Estate planning for married people focuses on making it as easy as possible for the surviving spouse.

First, your spouse will be named to manage your assets if you cannot.  Alternative designations will be named in the event your spouse cannot manage your assets.  Such alternatives are generally your siblings, parents, close relatives, professional advisors, and/or close friends.  These decisions and instructions will be incorporated into your Living Trust.  Our Chicago estate planning attorneys can offer you guidance on making these decisions.

Second, your assets are made available to your spouse for expenses. You will need to decide who is to benefit from your assets if your spouse does not use them completely; most often this is your children if you have any.  Your Living Trust can also designate cash gifts to charities or other people if desired.
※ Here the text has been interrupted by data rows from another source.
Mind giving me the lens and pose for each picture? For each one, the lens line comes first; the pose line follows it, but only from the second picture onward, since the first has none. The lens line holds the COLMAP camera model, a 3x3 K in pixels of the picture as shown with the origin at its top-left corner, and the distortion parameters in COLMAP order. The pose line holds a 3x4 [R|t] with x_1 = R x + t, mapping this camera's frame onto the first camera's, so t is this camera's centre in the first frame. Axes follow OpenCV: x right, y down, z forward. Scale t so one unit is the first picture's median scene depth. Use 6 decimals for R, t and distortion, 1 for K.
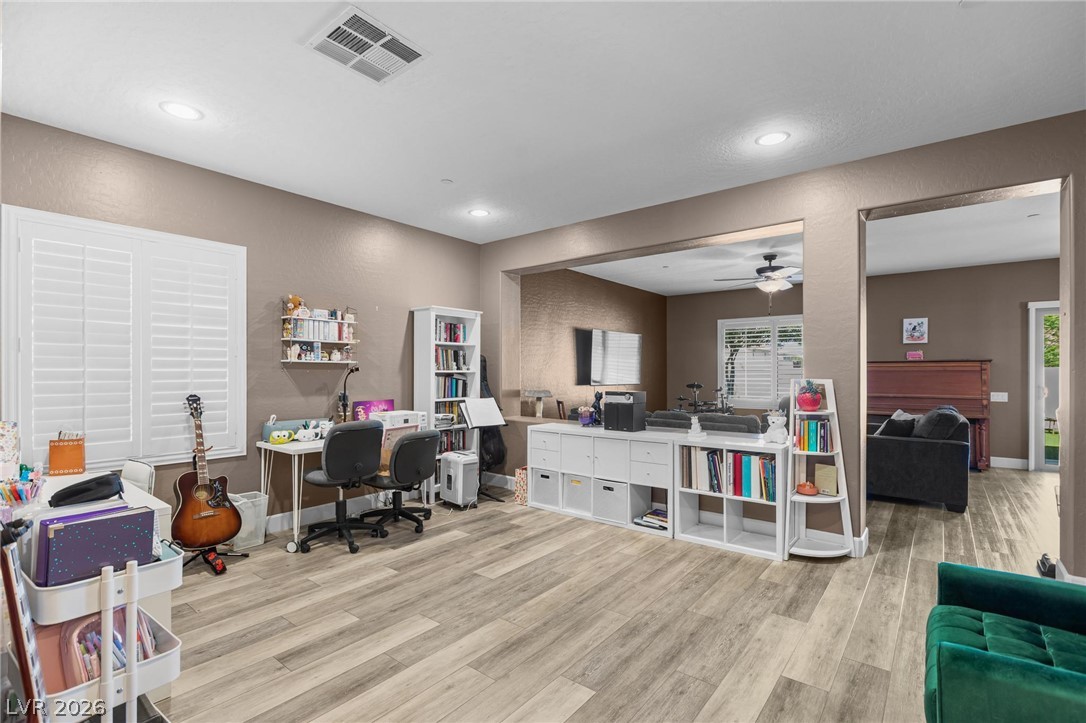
lens RADIAL K [[521.6, 0, 541.2], [0, 521.6, 373.3], [0, 0, 1]] dist [-0.004346, -0.000262]
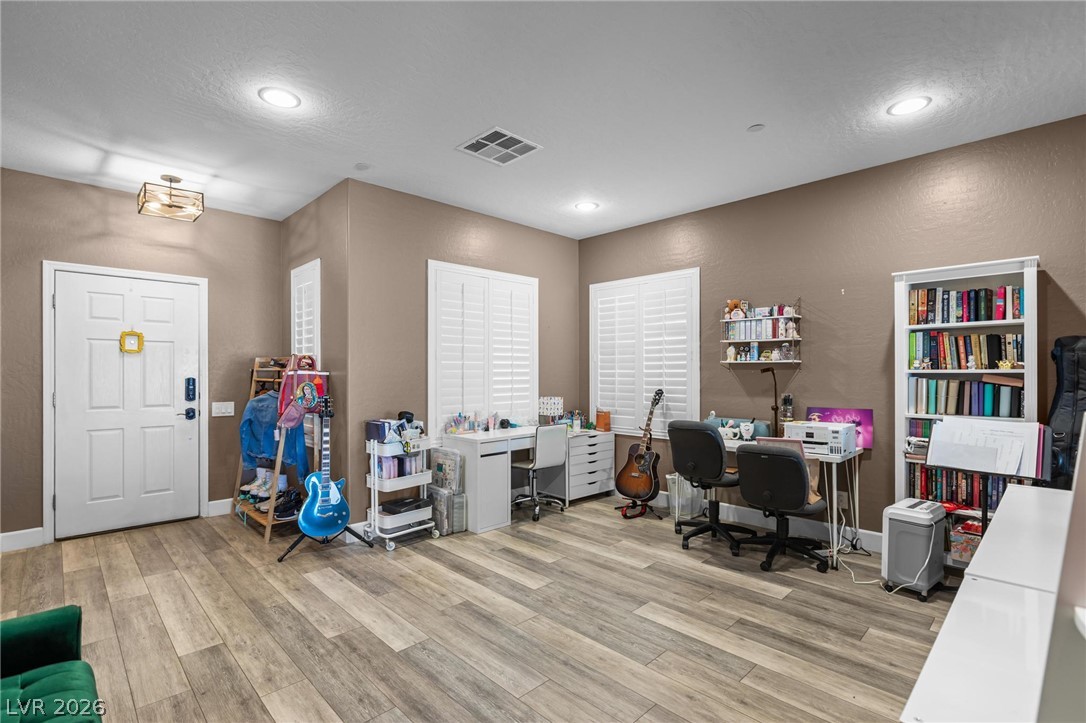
lens RADIAL K [[521.6, 0, 541.2], [0, 521.6, 373.3], [0, 0, 1]] dist [-0.004346, -0.000262]
pose [[-0.159344, 0.001356, -0.987222, 0.629476], [-0.001680, 0.999997, 0.001644, -0.001909], [0.987222, 0.001921, -0.159341, 0.794111]]
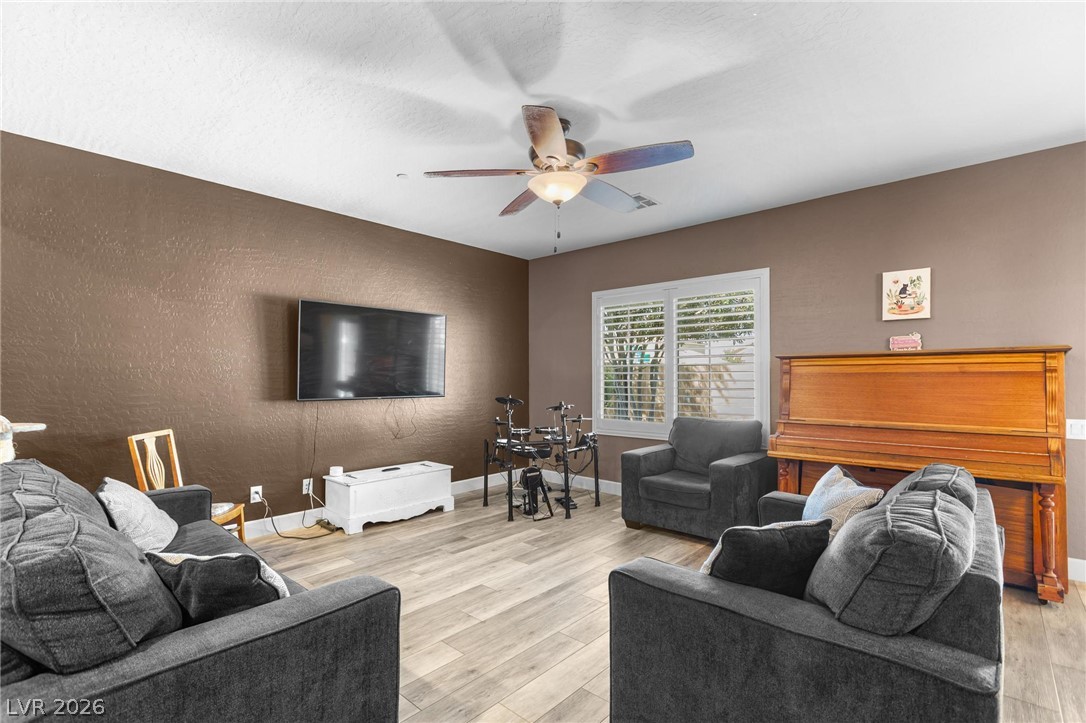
lens RADIAL K [[521.6, 0, 541.2], [0, 521.6, 373.3], [0, 0, 1]] dist [-0.004346, -0.000262]
pose [[0.997898, -0.003564, -0.064702, 0.767862], [0.003075, 0.999966, -0.007670, -0.003805], [0.064727, 0.007455, 0.997875, 0.911303]]
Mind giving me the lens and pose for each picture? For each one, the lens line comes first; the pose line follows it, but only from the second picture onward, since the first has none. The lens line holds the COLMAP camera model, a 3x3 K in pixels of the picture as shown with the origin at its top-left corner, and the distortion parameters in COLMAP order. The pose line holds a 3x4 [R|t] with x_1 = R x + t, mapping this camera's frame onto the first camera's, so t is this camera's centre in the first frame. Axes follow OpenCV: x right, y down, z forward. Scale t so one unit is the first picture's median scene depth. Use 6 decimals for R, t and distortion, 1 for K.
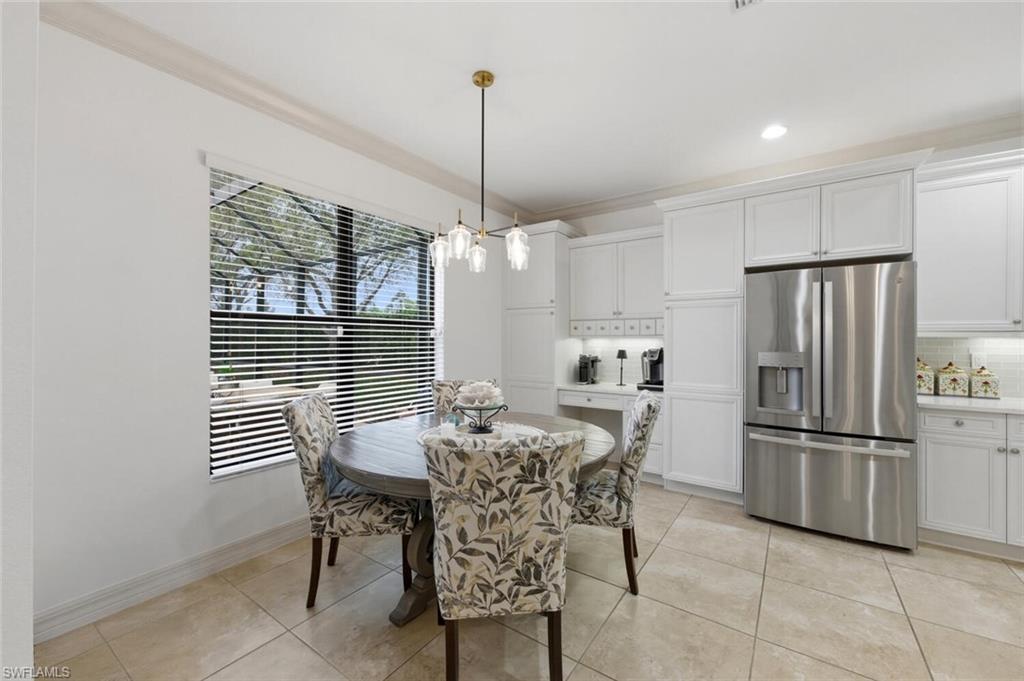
lens RADIAL K [[410.1, 0, 519.1], [0, 410.1, 339.9], [0, 0, 1]] dist [-0.005043, 0.004493]
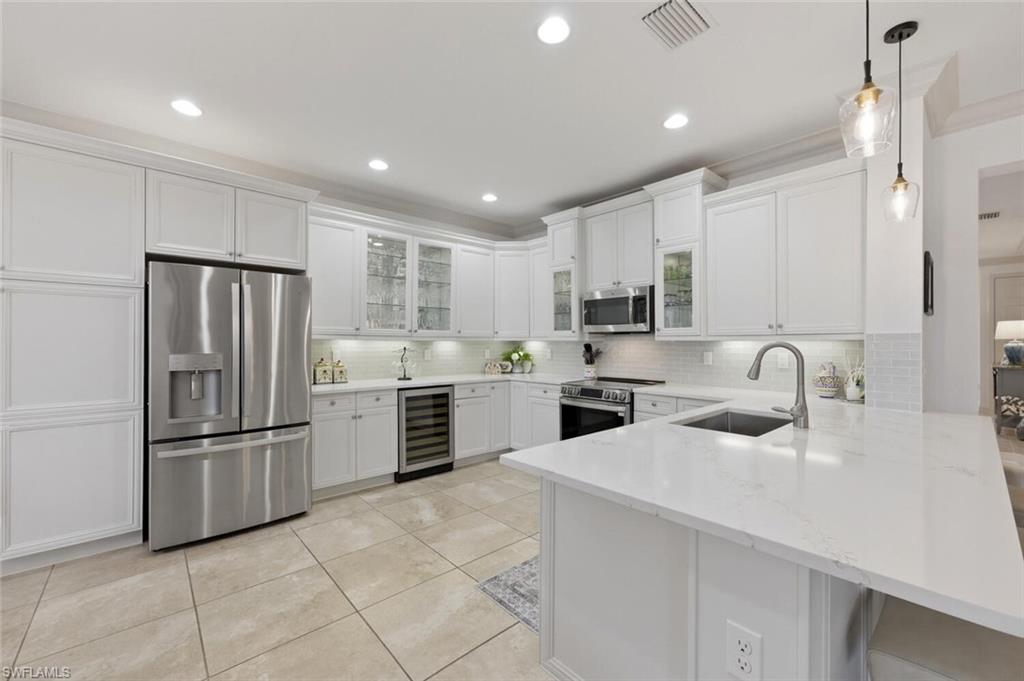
lens RADIAL K [[410.1, 0, 515.6], [0, 410.1, 339.9], [0, 0, 1]] dist [-0.005043, 0.004493]
pose [[0.226512, 0.005475, 0.973993, -0.089596], [0.000644, 0.999983, -0.005771, 0.004501], [-0.974008, 0.001934, 0.226505, 0.104484]]
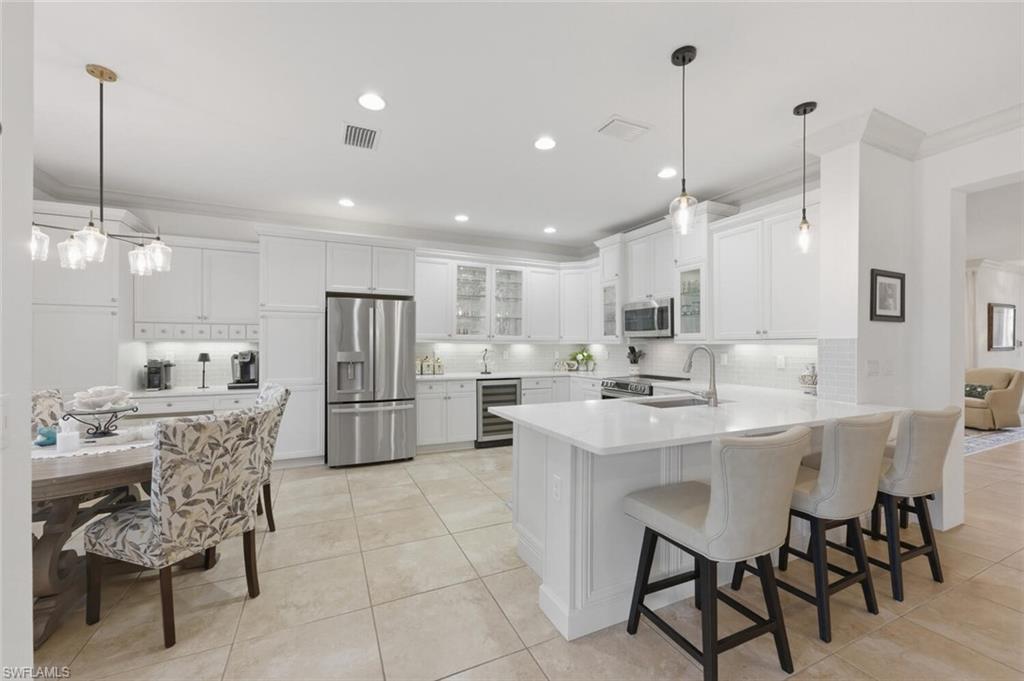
lens RADIAL K [[410.1, 0, 515.6], [0, 410.1, 343.0], [0, 0, 1]] dist [-0.005043, 0.004493]
pose [[0.496712, 0.004045, 0.867906, -0.381252], [-0.001068, 0.999991, -0.004049, 0.002669], [-0.867915, 0.001084, 0.496712, -0.285901]]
These decisions and instructions will be incorporated into your Living Trust. Your Last Will creates instructions so that all your assets are eventually governed by the rules of your Trust. If you have children under 18, you’ll name guardians for them in your Last Will.

Third, in your Illinois Power of Attorney for Property, you will authorize generally the same people as above to transfer property not then in your Trust, such as retirement plans.  You will need to name alternatives in the event your spouse is unable to make such decisions.

Finally, in your Illinois Advance Health Care Directives, you will appoint the people who will make health care decisions for you if you are unable.  You will also give them instructions on what type of medical treatment do or don’t want.  You will need to name alternatives in the event your spouse is unable to make such decisions.